Il modello di gestione dell’ordine pubblico, di marca Pd, è saltato: misure preventive, sgomberi, sequestri, perquisizioni e arresti non sono serviti a nulla! Il piano di controllo della città è saltato mostrando che non sono onnipotenti. Il tentativo di soffocare ogni forma di dissenso, di lotta e di protesta sul nascere diventerà ancora più forte, l’apparato repressivo e le nuove leggi, vedi il recente decreto Alfano, sono pronti all’uso!
Per tutto questo pensiamo sia necessario anche da parte nostra rafforzare il dibattito e i nostri strumenti per fare fronte contro la repressione e in primo luogo sostenere e rilanciare le lotte, organizzare la solidarietà attorno a chi viene colpito dalla mannaia dello stato. E soprattutto fare scudo attorno alle realtà di lotta sotto il mirino della giustizia borghese.

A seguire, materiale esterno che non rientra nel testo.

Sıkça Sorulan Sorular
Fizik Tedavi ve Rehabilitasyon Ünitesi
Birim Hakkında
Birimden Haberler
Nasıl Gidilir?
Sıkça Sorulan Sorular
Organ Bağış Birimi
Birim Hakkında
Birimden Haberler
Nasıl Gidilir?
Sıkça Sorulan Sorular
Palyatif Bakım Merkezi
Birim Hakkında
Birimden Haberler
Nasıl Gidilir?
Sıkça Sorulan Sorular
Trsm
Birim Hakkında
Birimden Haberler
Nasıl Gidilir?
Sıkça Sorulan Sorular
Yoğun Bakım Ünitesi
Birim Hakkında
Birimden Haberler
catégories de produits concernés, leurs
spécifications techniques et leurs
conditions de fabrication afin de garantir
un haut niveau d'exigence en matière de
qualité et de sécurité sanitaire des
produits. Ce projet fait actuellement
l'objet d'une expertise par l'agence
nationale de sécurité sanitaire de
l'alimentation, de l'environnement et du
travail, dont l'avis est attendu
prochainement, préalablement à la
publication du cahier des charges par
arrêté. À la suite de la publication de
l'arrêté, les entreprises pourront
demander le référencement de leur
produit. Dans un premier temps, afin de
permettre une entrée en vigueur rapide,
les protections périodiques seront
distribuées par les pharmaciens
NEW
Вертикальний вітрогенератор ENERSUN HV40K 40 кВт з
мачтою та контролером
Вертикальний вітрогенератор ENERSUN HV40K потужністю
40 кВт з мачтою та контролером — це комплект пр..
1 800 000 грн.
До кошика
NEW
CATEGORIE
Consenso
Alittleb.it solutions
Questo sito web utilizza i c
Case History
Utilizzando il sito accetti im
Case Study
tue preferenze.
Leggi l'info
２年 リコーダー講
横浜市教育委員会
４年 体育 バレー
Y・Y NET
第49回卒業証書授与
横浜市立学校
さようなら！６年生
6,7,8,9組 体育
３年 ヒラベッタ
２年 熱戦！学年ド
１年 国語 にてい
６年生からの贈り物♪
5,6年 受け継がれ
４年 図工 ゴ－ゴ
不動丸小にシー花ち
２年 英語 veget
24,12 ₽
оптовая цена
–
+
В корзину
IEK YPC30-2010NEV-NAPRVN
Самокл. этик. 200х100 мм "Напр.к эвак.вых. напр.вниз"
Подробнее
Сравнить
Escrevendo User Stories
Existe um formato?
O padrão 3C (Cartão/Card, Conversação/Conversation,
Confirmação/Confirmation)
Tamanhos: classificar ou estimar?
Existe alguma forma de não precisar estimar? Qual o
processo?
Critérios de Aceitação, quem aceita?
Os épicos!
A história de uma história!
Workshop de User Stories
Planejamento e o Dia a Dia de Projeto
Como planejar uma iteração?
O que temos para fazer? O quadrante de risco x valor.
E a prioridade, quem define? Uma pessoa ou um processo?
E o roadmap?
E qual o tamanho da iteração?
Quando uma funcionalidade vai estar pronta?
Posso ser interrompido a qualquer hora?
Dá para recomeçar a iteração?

Rafforzare i nostri strumenti significa anche socializzare la nostra piccola esperienza, unendola a quella di tante altre realtà che hanno avuto a che fare con arresti, carceri e tribunali, collettivi e organismi che da anni si confrontano con la repressione dello stato. Va trasmessa la cultura della solidarietà di classe come arma nelle mani di chi lotta per difendersi e soprattutto difendere le lotte stesse e va combattuta la logica della dissociazione.
Se la repressione è indice della debolezza della classe dominante per noi, al contrario, può essere un’occasione di rafforzamento! Non lasciamoci intimorire, non siamo soli, continuiamo a lottare.
Alcuni consigli pratici:
– in caso di fermo e/o arresto è meglio nominare un avvocato di movimento o comunque conosciuto dai compagni.
– sempre in caso di fermo e/o arresto è meglio avvalersi della facoltà di non rispondere e respingere ogni addebito fino a quando non si hanno elementi completi sull’accusa e non si è parlato con l’avvocato. In generale è sempre opportuno avere e leggere tutte le carte.
– Riguardo al prelievo del Dna, il prelievo del Dna è consentito dall’articolo 394 ed è coatto, ovvero se ti rifiuti procedono ugualmente.
Sui consigli pratici esistono una miriade di opuscoli in internet, ma è cosa utile discuterne collettivamente nelle proprie realtà di lotta. È un’occasione da cogliere per affrontare una discussione che di questi tempi è necessaria, soprattutto per i giovani che non l’hanno mai affrontata.